If you’re worried about your own picking behaviour, or you think a loved one might be suffering from dermatillomania, the following common treatment strategies may help:

Self-Help

While not a cure, introducing a number of self-help techniques can help. Especially for mild cases. These techniques can be used to identify triggers and develop healthier coping mechanisms to replace picking.
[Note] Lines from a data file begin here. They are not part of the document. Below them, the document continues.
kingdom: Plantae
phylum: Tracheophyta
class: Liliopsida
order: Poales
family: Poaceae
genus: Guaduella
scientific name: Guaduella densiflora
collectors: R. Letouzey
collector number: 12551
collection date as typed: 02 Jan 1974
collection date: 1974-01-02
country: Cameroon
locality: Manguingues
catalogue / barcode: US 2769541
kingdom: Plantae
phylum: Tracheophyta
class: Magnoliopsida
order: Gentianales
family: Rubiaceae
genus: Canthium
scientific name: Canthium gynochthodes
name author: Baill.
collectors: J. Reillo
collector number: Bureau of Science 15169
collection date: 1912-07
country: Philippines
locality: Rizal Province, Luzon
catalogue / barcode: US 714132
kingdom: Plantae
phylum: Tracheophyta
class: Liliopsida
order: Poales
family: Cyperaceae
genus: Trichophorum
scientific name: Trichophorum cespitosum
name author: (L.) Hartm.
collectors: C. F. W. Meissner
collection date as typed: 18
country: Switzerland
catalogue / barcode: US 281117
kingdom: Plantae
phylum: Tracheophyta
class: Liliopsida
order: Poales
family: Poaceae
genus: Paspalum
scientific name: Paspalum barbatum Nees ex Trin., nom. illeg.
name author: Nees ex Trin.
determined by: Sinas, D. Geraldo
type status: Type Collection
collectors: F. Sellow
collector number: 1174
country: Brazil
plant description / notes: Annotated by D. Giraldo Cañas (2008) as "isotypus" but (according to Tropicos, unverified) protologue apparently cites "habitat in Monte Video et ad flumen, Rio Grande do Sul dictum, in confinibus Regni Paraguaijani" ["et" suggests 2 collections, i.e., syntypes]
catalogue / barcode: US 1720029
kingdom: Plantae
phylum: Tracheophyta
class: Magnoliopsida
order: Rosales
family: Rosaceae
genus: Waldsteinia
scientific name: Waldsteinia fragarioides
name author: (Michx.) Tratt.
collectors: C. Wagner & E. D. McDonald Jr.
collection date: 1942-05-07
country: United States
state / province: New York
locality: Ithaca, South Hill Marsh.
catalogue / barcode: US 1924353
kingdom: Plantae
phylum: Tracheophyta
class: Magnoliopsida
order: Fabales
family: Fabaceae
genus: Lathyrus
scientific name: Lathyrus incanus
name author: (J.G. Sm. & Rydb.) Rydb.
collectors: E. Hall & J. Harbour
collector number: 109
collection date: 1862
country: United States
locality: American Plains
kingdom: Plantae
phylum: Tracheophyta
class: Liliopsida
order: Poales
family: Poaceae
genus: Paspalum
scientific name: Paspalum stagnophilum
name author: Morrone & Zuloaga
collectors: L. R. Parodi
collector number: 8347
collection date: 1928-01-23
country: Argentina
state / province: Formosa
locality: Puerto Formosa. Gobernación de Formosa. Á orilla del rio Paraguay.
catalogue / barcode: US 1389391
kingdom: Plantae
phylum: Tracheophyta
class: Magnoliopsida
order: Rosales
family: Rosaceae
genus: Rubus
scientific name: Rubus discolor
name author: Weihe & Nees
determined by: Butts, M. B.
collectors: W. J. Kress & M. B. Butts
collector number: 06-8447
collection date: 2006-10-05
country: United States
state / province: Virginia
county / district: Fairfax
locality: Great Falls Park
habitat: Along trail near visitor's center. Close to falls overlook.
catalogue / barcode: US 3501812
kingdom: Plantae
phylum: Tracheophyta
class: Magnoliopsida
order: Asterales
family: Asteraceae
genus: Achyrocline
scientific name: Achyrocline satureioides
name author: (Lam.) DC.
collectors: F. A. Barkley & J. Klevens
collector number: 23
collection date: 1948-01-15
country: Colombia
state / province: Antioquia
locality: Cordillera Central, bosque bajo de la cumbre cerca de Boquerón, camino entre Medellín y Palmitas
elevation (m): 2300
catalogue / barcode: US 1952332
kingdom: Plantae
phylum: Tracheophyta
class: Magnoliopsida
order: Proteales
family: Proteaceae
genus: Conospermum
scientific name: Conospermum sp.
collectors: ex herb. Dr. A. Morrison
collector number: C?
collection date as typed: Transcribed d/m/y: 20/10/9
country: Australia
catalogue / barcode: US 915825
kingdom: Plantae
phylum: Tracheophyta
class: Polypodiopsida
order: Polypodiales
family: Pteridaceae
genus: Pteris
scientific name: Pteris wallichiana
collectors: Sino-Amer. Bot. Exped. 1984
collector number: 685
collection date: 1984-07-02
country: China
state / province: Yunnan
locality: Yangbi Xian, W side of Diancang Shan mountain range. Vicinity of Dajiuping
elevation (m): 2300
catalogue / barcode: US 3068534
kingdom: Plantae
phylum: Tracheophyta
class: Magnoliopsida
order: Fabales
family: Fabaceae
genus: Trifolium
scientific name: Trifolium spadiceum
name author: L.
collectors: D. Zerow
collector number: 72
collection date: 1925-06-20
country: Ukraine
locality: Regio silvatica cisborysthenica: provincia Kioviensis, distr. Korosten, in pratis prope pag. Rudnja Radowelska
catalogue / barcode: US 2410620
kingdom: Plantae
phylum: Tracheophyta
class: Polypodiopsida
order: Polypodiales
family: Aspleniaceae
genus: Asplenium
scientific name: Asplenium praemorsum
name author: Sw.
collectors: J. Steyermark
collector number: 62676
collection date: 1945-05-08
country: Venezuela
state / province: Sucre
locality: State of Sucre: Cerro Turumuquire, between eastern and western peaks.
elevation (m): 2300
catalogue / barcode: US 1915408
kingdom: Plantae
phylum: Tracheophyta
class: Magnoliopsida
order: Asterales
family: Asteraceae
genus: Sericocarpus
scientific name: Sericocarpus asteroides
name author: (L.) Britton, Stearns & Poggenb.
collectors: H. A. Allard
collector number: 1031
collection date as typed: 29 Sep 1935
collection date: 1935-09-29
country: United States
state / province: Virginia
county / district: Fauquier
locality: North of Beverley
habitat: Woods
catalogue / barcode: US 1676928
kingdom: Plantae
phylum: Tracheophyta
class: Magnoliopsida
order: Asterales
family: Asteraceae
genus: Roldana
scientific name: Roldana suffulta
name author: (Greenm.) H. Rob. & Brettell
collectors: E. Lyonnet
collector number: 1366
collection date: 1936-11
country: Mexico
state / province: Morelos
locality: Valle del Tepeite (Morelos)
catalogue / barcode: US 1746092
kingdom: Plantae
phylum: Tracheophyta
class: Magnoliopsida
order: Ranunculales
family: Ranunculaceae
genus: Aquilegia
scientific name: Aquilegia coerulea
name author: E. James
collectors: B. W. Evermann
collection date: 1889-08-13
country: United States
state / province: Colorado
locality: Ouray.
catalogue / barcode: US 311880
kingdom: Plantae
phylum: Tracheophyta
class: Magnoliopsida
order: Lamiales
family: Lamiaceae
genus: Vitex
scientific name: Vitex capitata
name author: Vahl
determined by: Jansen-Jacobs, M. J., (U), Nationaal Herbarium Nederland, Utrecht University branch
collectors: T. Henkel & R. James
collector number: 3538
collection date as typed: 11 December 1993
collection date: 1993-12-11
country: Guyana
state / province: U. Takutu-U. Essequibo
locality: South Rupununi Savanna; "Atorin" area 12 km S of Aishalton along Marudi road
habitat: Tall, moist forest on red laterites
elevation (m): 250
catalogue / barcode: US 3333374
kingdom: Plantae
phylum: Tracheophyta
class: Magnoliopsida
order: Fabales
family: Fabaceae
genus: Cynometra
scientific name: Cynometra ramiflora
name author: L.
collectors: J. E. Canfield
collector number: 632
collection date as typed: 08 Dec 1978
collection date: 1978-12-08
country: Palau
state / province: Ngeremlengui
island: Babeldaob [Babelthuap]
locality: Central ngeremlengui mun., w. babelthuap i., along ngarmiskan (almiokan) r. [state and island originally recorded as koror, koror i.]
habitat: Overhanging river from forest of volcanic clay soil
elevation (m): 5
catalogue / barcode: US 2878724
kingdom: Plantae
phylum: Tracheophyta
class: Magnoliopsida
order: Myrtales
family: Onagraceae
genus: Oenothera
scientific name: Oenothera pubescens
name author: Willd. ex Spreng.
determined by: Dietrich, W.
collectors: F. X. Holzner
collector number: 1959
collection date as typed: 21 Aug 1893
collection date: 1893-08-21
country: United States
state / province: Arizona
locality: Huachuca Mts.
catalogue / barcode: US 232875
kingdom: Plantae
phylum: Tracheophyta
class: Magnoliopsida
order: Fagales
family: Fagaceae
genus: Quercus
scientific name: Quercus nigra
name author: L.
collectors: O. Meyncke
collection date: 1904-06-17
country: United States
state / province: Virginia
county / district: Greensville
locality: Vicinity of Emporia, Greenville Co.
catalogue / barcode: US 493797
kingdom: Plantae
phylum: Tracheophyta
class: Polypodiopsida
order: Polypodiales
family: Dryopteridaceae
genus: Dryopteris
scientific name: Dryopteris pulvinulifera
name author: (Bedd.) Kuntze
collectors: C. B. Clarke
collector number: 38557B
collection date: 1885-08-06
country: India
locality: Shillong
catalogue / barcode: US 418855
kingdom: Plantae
  • Identify triggers: Keep a journal to help pinpoint situations, emotions, or even specific times of day when you’re most likely to pick your skin. Once you recognise your triggers, you can find strategies to avoid them or manage the urge.
  • Distraction techniques: When the urge to pick strikes, distract yourself with another activity that keeps your hands occupied. This could be fidget toys, stress balls, or squeezing a soft object. Anything that helps redirect your focus and give you a sensory outlet can help manage the urges.
  • Protective measures: Wearing gloves, keeping your nails trimmed, or covering blemishes with bandages can create physical barriers that make picking more difficult.

Therapy

Cognitive Behavioral Therapy (CBT) is a form of psychotherapy that has been shown to help treat dermatillomania, as well as other compulsive conditions. CBT helps you identify negative thought patterns and behaviours in order to then develop healthier coping mechanisms. Through techniques like habit reversal training, you can learn to replace picking with alternative behaviours like relaxation techniques, meditation or deep breathing exercises.

Medication

In some cases, medication can be used instead of, or alongside therapy and self-help techniques to manage any underlying mental health conditions that might be triggering or contributing to dermatillomania. Antidepressants or anti-anxiety medications, for example, can help regulate your mood and reduce the urge to pick. Or they can at least give you some mental clarity to seek help or engage in the self-help techniques listed above.

Treating dermatillomania is a journey, not a quick fix.

If you suspect you or someone you know might be struggling with dermatillomania, get professional help from a GP, mental health specialist or even a a dermatologist. They’ll be able to better guide you towards a personalised treatment plan.